Kini, di era informasi yang penuh dengan distraksi dan overload data, tantangan terbesar bukan lagi akses pengetahuan, melainkan keberanian untuk berpikir bebas dan berbuat.

Mau sampai kapan kita hidup dalam belenggu pikiran yang melarat?
Mau sampai kapan kita membiarkan pendidikan, budaya, dan teknologi membentuk kita jadi manusia yang takut melawan ketidakadilan?

Kemerdekaan sejati tidak datang dari revolusi besar atau perubahan sistem semata, tapi dari satu keberanian kecil yang konsisten: berani berpikir, berani bertanya, dan berani bertindak.

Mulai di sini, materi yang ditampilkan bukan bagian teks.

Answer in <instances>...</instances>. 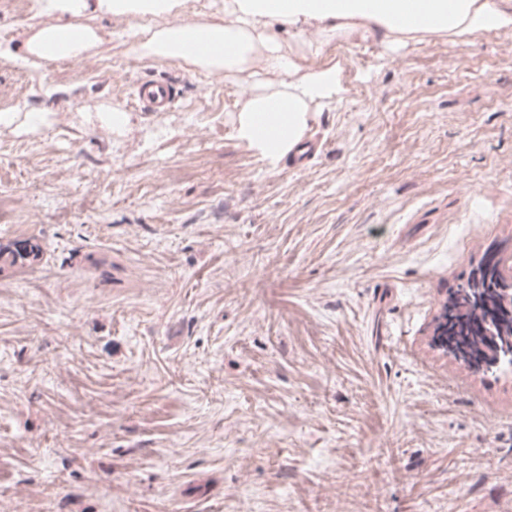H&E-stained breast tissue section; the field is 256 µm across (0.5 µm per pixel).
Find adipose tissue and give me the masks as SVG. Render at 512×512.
<instances>
[{"mask_svg": "<svg viewBox=\"0 0 512 512\" xmlns=\"http://www.w3.org/2000/svg\"><path fill=\"white\" fill-rule=\"evenodd\" d=\"M179 0H37L36 19L23 40L26 55L57 60L96 46L95 31L80 16L100 12L141 21L140 56L193 64L207 73L242 69L255 50L264 52V69L288 75L275 90L254 82L245 92L237 127L264 159H282L280 131L301 138L312 103H332L344 92L342 69L325 64L299 73L270 29L278 22L296 30L316 25L335 37L348 22L382 31L393 42L426 32L462 37L512 27V10L498 0H209L217 22L197 26L176 21ZM418 22H411V14Z\"/></svg>", "mask_w": 512, "mask_h": 512, "instance_id": "adipose-tissue-1", "label": "adipose tissue"}]
</instances>
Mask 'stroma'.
<instances>
[{
	"label": "stroma",
	"instance_id": "1",
	"mask_svg": "<svg viewBox=\"0 0 512 512\" xmlns=\"http://www.w3.org/2000/svg\"><path fill=\"white\" fill-rule=\"evenodd\" d=\"M0 0V512H512V373L433 344L449 294L512 256V28L336 37L321 152L237 138L251 71L133 53L88 14L82 61L15 53ZM176 89L169 112L137 84ZM129 122L114 127L113 109ZM136 99L144 112H169L177 100V91L161 82H143L136 87ZM38 246L31 245L29 250L18 251L16 249H11L8 246L0 247V263L2 270L3 267L9 268H22L25 266L24 261L29 259L30 257L35 258L38 255Z\"/></svg>",
	"mask_w": 512,
	"mask_h": 512
}]
</instances>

Melarat sejak dalam pikiran adalah jerat paling berbahaya yang membuat kita alpa bahwa dunia bisa diubah, bahwa nasib bisa diperbaiki, dan bahwa diri kita adalah agen perubahan. Melalui pendidikan yang membebaskan dan tumbuhnya kesadaran kritis, kita dapat mengurai jerat itu dan menulis ulang sejarah kita — tentunya sebagai manusia yang merdeka, bermartabat dan pikiran terbebaskan.[]

*Penulis lahir di Silaping Pasaman Barat dan menetap di Simpang Ampek Pasaman Barat. Ketua Forum Pegiat Literasi Pasaman Barat. Menulis beberapa buku, puisi, cerita dan lagu.